Source material:
———
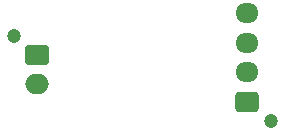
<source format=gbs>
G04 #@! TF.GenerationSoftware,KiCad,Pcbnew,9.0.4*
G04 #@! TF.CreationDate,2025-11-13T19:39:23-05:00*
G04 #@! TF.ProjectId,thermistor circuit,74686572-6d69-4737-946f-722063697263,rev?*
G04 #@! TF.SameCoordinates,Original*
G04 #@! TF.FileFunction,Soldermask,Bot*
G04 #@! TF.FilePolarity,Negative*
%FSLAX46Y46*%
G04 Gerber Fmt 4.6, Leading zero omitted, Abs format (unit mm)*
G04 Created by KiCad (PCBNEW 9.0.4) date 2025-11-13 19:39:23*
%MOMM*%
%LPD*%
G01*
G04 APERTURE LIST*
G04 Aperture macros list*
%AMRoundRect*
0 Rectangle with rounded corners*
0 $1 Rounding radius*
0 $2 $3 $4 $5 $6 $7 $8 $9 X,Y pos of 4 corners*
0 Add a 4 corners polygon primitive as box body*
4,1,4,$2,$3,$4,$5,$6,$7,$8,$9,$2,$3,0*
0 Add four circle primitives for the rounded corners*
1,1,$1+$1,$2,$3*
1,1,$1+$1,$4,$5*
1,1,$1+$1,$6,$7*
1,1,$1+$1,$8,$9*
0 Add four rect primitives between the rounded corners*
20,1,$1+$1,$2,$3,$4,$5,0*
20,1,$1+$1,$4,$5,$6,$7,0*
20,1,$1+$1,$6,$7,$8,$9,0*
20,1,$1+$1,$8,$9,$2,$3,0*%
G04 Aperture macros list end*
%ADD10C,1.200000*%
%ADD11RoundRect,0.250000X0.725000X-0.600000X0.725000X0.600000X-0.725000X0.600000X-0.725000X-0.600000X0*%
%ADD12O,1.950000X1.700000*%
%ADD13RoundRect,0.250000X-0.750000X0.600000X-0.750000X-0.600000X0.750000X-0.600000X0.750000X0.600000X0*%
%ADD14O,2.000000X1.700000*%
G04 APERTURE END LIST*
D10*
X200750000Y-88850000D03*
D11*
X198750000Y-87250000D03*
D12*
X198750000Y-84750000D03*
X198750000Y-82250000D03*
X198750000Y-79750000D03*
D10*
X179000000Y-81650000D03*
D13*
X181000000Y-83250000D03*
D14*
X181000000Y-85750000D03*
M02*

</source>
———
The problem: What you return must match the material above exactly, apart from its pictures.

Output below:
<source format=gbs>
G04 #@! TF.GenerationSoftware,KiCad,Pcbnew,9.0.4*
G04 #@! TF.CreationDate,2025-11-13T19:39:23-05:00*
G04 #@! TF.ProjectId,thermistor circuit,74686572-6d69-4737-946f-722063697263,rev?*
G04 #@! TF.SameCoordinates,Original*
G04 #@! TF.FileFunction,Soldermask,Bot*
G04 #@! TF.FilePolarity,Negative*
%FSLAX46Y46*%
G04 Gerber Fmt 4.6, Leading zero omitted, Abs format (unit mm)*
G04 Created by KiCad (PCBNEW 9.0.4) date 2025-11-13 19:39:23*
%MOMM*%
%LPD*%
G01*
G04 APERTURE LIST*
G04 Aperture macros list*
%AMRoundRect*
0 Rectangle with rounded corners*
0 $1 Rounding radius*
0 $2 $3 $4 $5 $6 $7 $8 $9 X,Y pos of 4 corners*
0 Add a 4 corners polygon primitive as box body*
4,1,4,$2,$3,$4,$5,$6,$7,$8,$9,$2,$3,0*
0 Add four circle primitives for the rounded corners*
1,1,$1+$1,$2,$3*
1,1,$1+$1,$4,$5*
1,1,$1+$1,$6,$7*
1,1,$1+$1,$8,$9*
0 Add four rect primitives between the rounded corners*
20,1,$1+$1,$2,$3,$4,$5,0*
20,1,$1+$1,$4,$5,$6,$7,0*
20,1,$1+$1,$6,$7,$8,$9,0*
20,1,$1+$1,$8,$9,$2,$3,0*%
G04 Aperture macros list end*
%ADD10C,1.200000*%
%ADD11RoundRect,0.250000X0.725000X-0.600000X0.725000X0.600000X-0.725000X0.600000X-0.725000X-0.600000X0*%
%ADD12O,1.950000X1.700000*%
%ADD13RoundRect,0.250000X-0.750000X0.600000X-0.750000X-0.600000X0.750000X-0.600000X0.750000X0.600000X0*%
%ADD14O,2.000000X1.700000*%
G04 APERTURE END LIST*
D10*
X200750000Y-88850000D03*
D11*
X198750000Y-87250000D03*
D12*
X198750000Y-84750000D03*
X198750000Y-82250000D03*
X198750000Y-79750000D03*
D10*
X179000000Y-81650000D03*
D13*
X181000000Y-83250000D03*
D14*
X181000000Y-85750000D03*
M02*

</source>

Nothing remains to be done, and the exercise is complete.